1人暮らしのお母さまが亡くなられて、その子供たちからの依頼でした。

突然の訃報ということで、生活用品など、もろもろは使ったままの状態。

もともと整理が苦手だった方らしく、マンションの3LDKの部屋は乱雑なまま残っていました。

こういう場合、貴重品などを分別して、残りは一般廃棄物として処理してしまうのが通常ですが、「写真を探してほしい」という依頼だったので、見積もりの時に少し時間をいただいて丁寧に探すことになりました。

普通、写真といえば、アルバムに入れてあるものです。

依頼をうけたときも、すぐに見つかるだろうな・・・と思ったのですが、置いてあったアルバムにはすごく古い写真と、最近撮った、友人との旅行写真などしか残っていませんでした。
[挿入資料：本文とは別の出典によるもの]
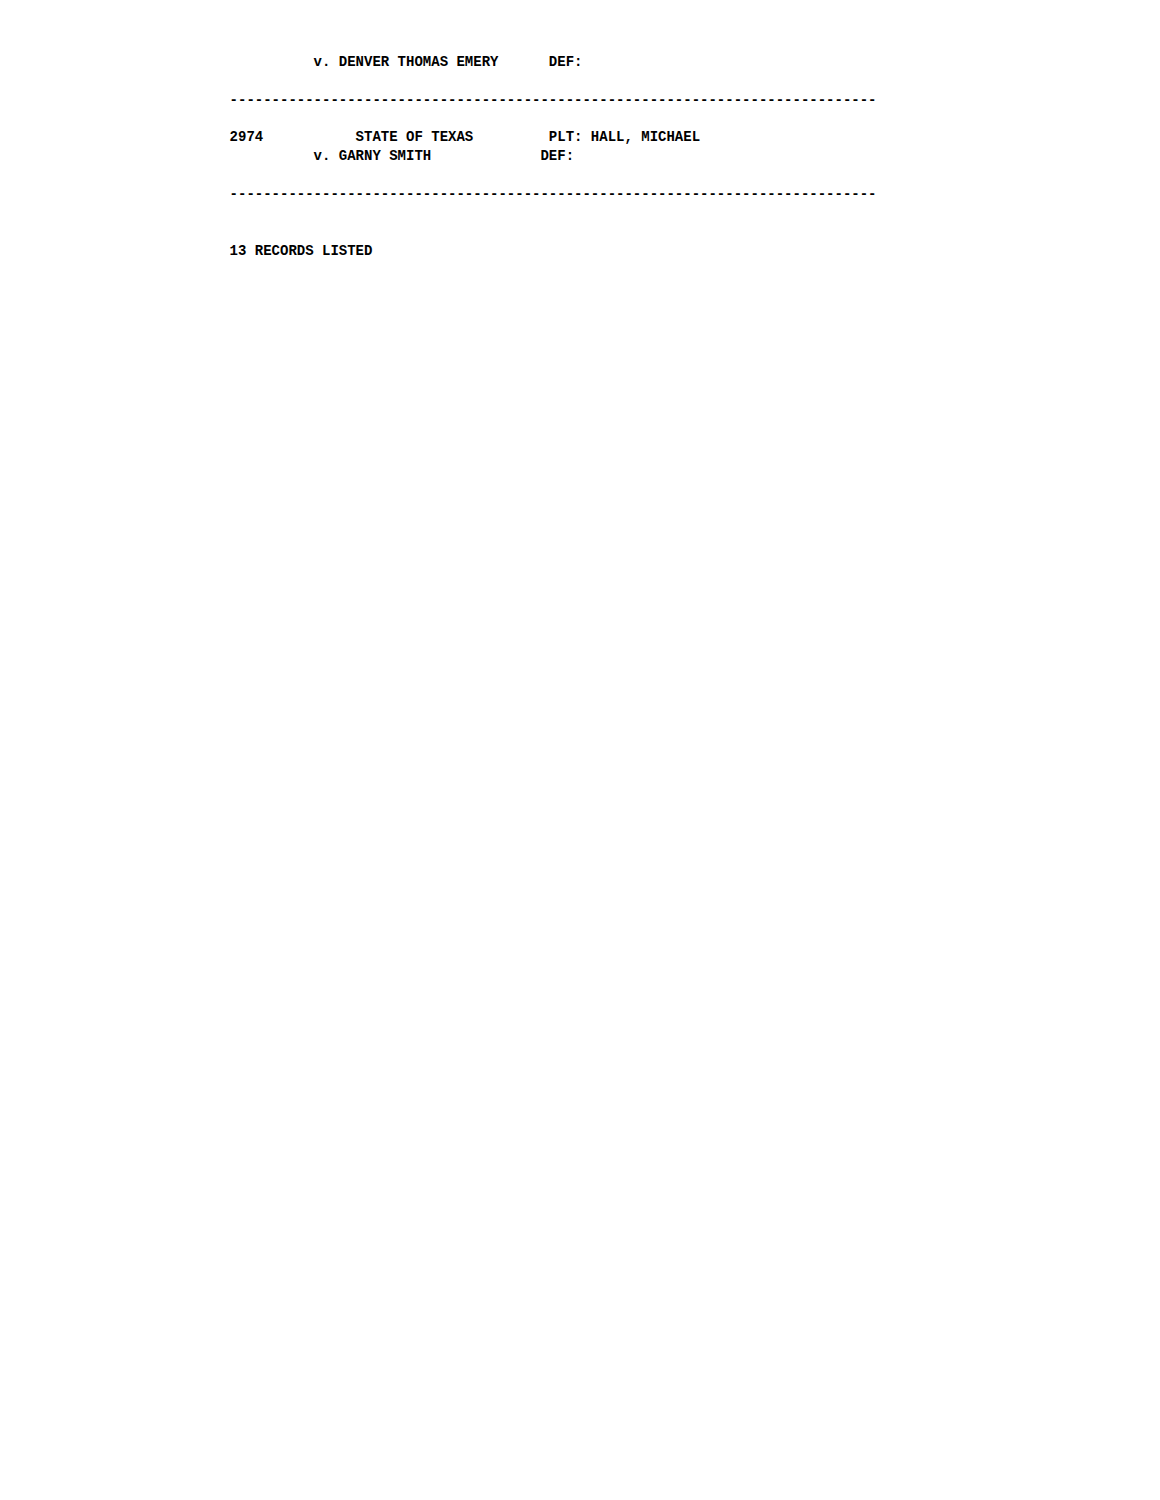v. DENVER THOMAS EMERY      DEF:

-----------------------------------------------------------------------------

2974           STATE OF TEXAS         PLT: HALL, MICHAEL
          v. GARNY SMITH             DEF:

-----------------------------------------------------------------------------


13 RECORDS LISTED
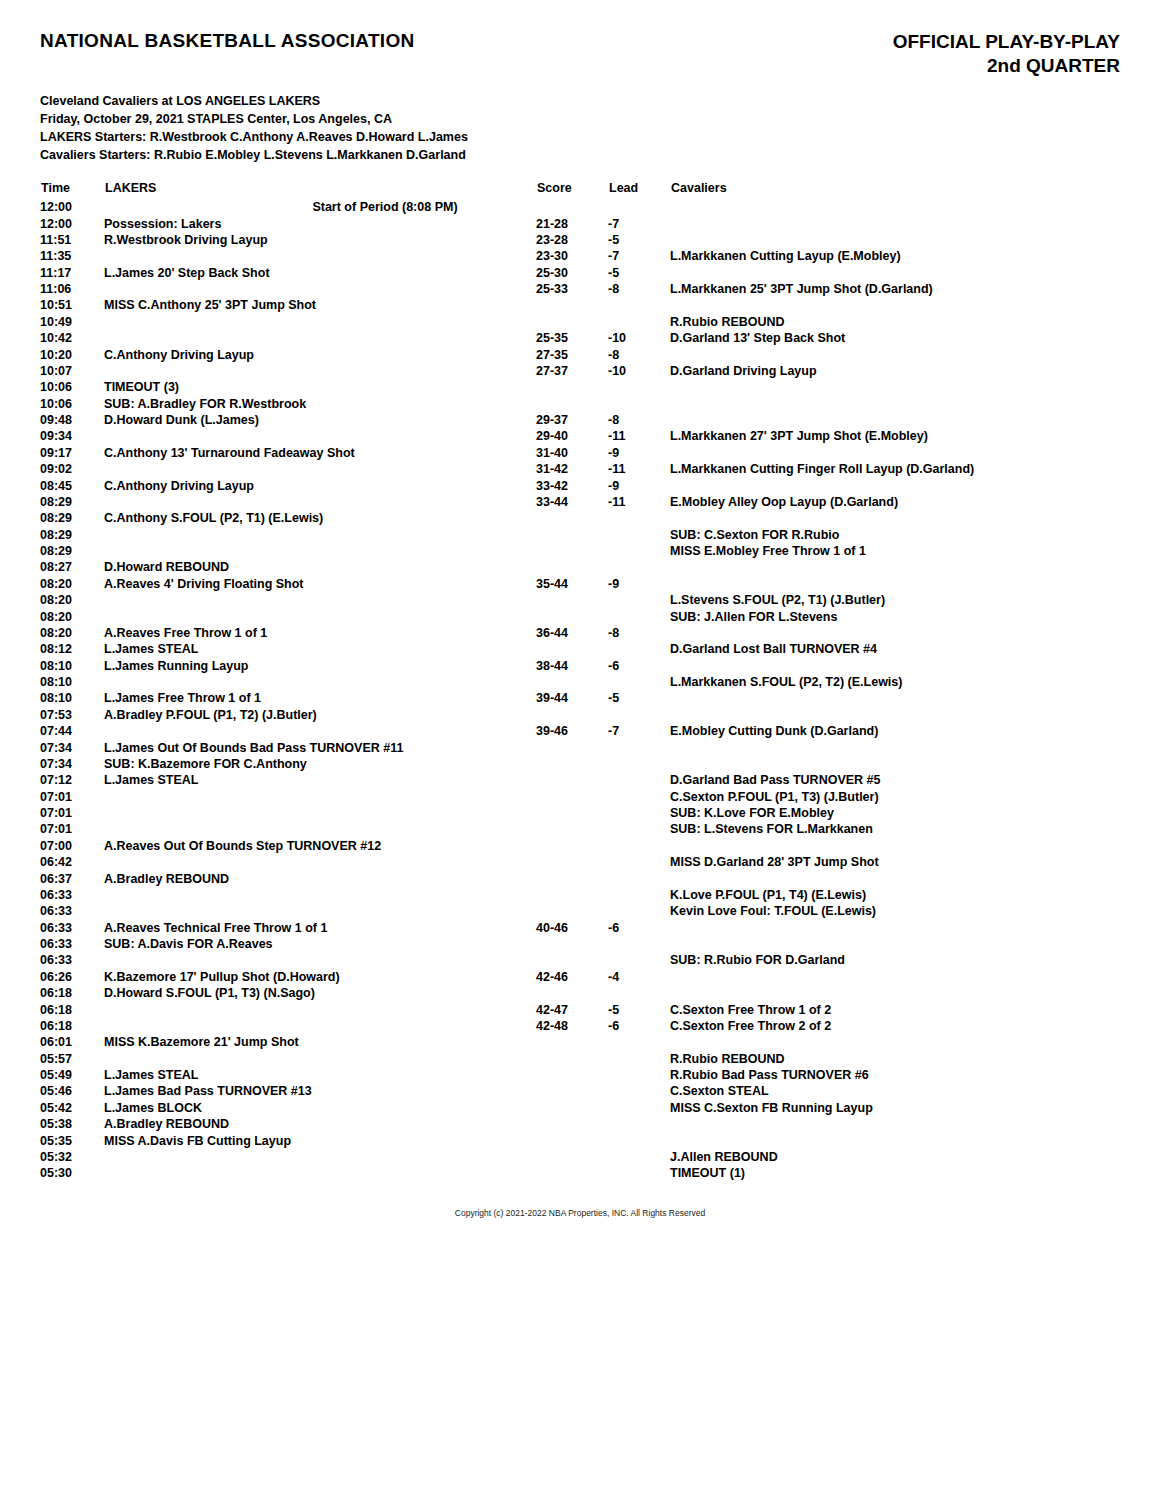NATIONAL BASKETBALL ASSOCIATION
OFFICIAL PLAY-BY-PLAY
2nd QUARTER
Cleveland Cavaliers at LOS ANGELES LAKERS
Friday, October 29, 2021 STAPLES Center, Los Angeles, CA
LAKERS Starters: R.Westbrook C.Anthony A.Reaves D.Howard L.James
Cavaliers Starters: R.Rubio E.Mobley L.Stevens L.Markkanen D.Garland
| Time | LAKERS | Score | Lead | Cavaliers |
| --- | --- | --- | --- | --- |
| 12:00 | Start of Period (8:08 PM) | |
| 12:00 | Possession: Lakers | 21-28 | -7 | |
| 11:51 | R.Westbrook Driving Layup | 23-28 | -5 | |
| 11:35 | | 23-30 | -7 | L.Markkanen Cutting Layup (E.Mobley) |
| 11:17 | L.James 20' Step Back Shot | 25-30 | -5 | |
| 11:06 | | 25-33 | -8 | L.Markkanen 25' 3PT Jump Shot (D.Garland) |
| 10:51 | MISS C.Anthony 25' 3PT Jump Shot | | | |
| 10:49 | | | | R.Rubio REBOUND |
| 10:42 | | 25-35 | -10 | D.Garland 13' Step Back Shot |
| 10:20 | C.Anthony Driving Layup | 27-35 | -8 | |
| 10:07 | | 27-37 | -10 | D.Garland Driving Layup |
| 10:06 | TIMEOUT (3) | | | |
| 10:06 | SUB: A.Bradley FOR R.Westbrook | | | |
| 09:48 | D.Howard Dunk (L.James) | 29-37 | -8 | |
| 09:34 | | 29-40 | -11 | L.Markkanen 27' 3PT Jump Shot (E.Mobley) |
| 09:17 | C.Anthony 13' Turnaround Fadeaway Shot | 31-40 | -9 | |
| 09:02 | | 31-42 | -11 | L.Markkanen Cutting Finger Roll Layup (D.Garland) |
| 08:45 | C.Anthony Driving Layup | 33-42 | -9 | |
| 08:29 | | 33-44 | -11 | E.Mobley Alley Oop Layup (D.Garland) |
| 08:29 | C.Anthony S.FOUL (P2, T1) (E.Lewis) | | | |
| 08:29 | | | | SUB: C.Sexton FOR R.Rubio |
| 08:29 | | | | MISS E.Mobley Free Throw 1 of 1 |
| 08:27 | D.Howard REBOUND | | | |
| 08:20 | A.Reaves 4' Driving Floating Shot | 35-44 | -9 | |
| 08:20 | | | | L.Stevens S.FOUL (P2, T1) (J.Butler) |
| 08:20 | | | | SUB: J.Allen FOR L.Stevens |
| 08:20 | A.Reaves Free Throw 1 of 1 | 36-44 | -8 | |
| 08:12 | L.James STEAL | | | D.Garland Lost Ball TURNOVER #4 |
| 08:10 | L.James Running Layup | 38-44 | -6 | |
| 08:10 | | | | L.Markkanen S.FOUL (P2, T2) (E.Lewis) |
| 08:10 | L.James Free Throw 1 of 1 | 39-44 | -5 | |
| 07:53 | A.Bradley P.FOUL (P1, T2) (J.Butler) | | | |
| 07:44 | | 39-46 | -7 | E.Mobley Cutting Dunk (D.Garland) |
| 07:34 | L.James Out Of Bounds Bad Pass TURNOVER #11 | | | |
| 07:34 | SUB: K.Bazemore FOR C.Anthony | | | |
| 07:12 | L.James STEAL | | | D.Garland Bad Pass TURNOVER #5 |
| 07:01 | | | | C.Sexton P.FOUL (P1, T3) (J.Butler) |
| 07:01 | | | | SUB: K.Love FOR E.Mobley |
| 07:01 | | | | SUB: L.Stevens FOR L.Markkanen |
| 07:00 | A.Reaves Out Of Bounds Step TURNOVER #12 | | | |
| 06:42 | | | | MISS D.Garland 28' 3PT Jump Shot |
| 06:37 | A.Bradley REBOUND | | | |
| 06:33 | | | | K.Love P.FOUL (P1, T4) (E.Lewis) |
| 06:33 | | | | Kevin Love Foul: T.FOUL (E.Lewis) |
| 06:33 | A.Reaves Technical Free Throw 1 of 1 | 40-46 | -6 | |
| 06:33 | SUB: A.Davis FOR A.Reaves | | | |
| 06:33 | | | | SUB: R.Rubio FOR D.Garland |
| 06:26 | K.Bazemore 17' Pullup Shot (D.Howard) | 42-46 | -4 | |
| 06:18 | D.Howard S.FOUL (P1, T3) (N.Sago) | | | |
| 06:18 | | 42-47 | -5 | C.Sexton Free Throw 1 of 2 |
| 06:18 | | 42-48 | -6 | C.Sexton Free Throw 2 of 2 |
| 06:01 | MISS K.Bazemore 21' Jump Shot | | | |
| 05:57 | | | | R.Rubio REBOUND |
| 05:49 | L.James STEAL | | | R.Rubio Bad Pass TURNOVER #6 |
| 05:46 | L.James Bad Pass TURNOVER #13 | | | C.Sexton STEAL |
| 05:42 | L.James BLOCK | | | MISS C.Sexton FB Running Layup |
| 05:38 | A.Bradley REBOUND | | | |
| 05:35 | MISS A.Davis FB Cutting Layup | | | |
| 05:32 | | | | J.Allen REBOUND |
| 05:30 | | | | TIMEOUT (1) |
Copyright (c) 2021-2022 NBA Properties, INC. All Rights Reserved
先に亡くなられたご主人と家族全員の写真はどこを探しても見つかりません。

これは存在しないのでは?と思っていた矢先、ウチの女性スタッフが発見したんです。

それはパスワードでロックされたタブレット端末の中にありました。

お母さまは、写真をデータの形で保存していたんですね。

だからアルバムにはなかったというわけです。

保存されていた写真はおそらく破棄してしまったのでしょう。

これは見つからないはずです。

もちろん遺品整理の際、パスワードロックを外すのは、家族の許可をもらって正式な手続きを踏んでということになりました。

時間はかかりましたが、見つけられて良かったです。